All seven posture methods share the one read-only request envelope `*types.RuntimeInfoRequest` — the governance / llm reads are also identity-only, so they reuse the same shape rather than threading two near-identical wire types.
type SearchSurface ¶
type SearchSurface interface {
// Dispatch handles one of the five canonical search.* methods.
// Returns either a *types.SearchResponse or a *errors.Error.

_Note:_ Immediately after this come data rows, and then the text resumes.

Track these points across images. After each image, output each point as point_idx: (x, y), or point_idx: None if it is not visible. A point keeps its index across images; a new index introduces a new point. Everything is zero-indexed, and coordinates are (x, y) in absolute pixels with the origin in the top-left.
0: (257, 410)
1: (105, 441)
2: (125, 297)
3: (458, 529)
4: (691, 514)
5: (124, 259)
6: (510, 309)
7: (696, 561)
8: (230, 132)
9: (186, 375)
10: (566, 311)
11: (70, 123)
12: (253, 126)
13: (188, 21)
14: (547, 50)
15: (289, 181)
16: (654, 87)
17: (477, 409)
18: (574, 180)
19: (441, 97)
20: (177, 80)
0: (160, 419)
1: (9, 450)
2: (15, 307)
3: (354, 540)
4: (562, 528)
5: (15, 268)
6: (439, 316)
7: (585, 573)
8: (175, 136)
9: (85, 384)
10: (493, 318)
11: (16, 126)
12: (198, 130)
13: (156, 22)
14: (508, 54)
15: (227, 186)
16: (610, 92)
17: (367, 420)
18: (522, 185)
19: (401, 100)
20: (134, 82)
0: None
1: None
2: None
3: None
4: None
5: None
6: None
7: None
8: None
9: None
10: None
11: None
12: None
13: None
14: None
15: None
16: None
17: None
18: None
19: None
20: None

Dispatch(ctx context.Context, method methods.Method, req *types.SearchRequest) (*types.SearchResponse, error)
}
SearchSurface is the narrow contract the control transport calls into for the five `search.*` Protocol methods. The production implementation lives in internal/protocol/control/search.go (the SearchHandler shaped over a search.SearcherRegistry); tests inject a deterministic surface. A nil surface means the handler will reject search calls with CodeUnknownMethod — preserving the 404 path the smoke script's `skip_if_404` relies on while the surface is being wired through.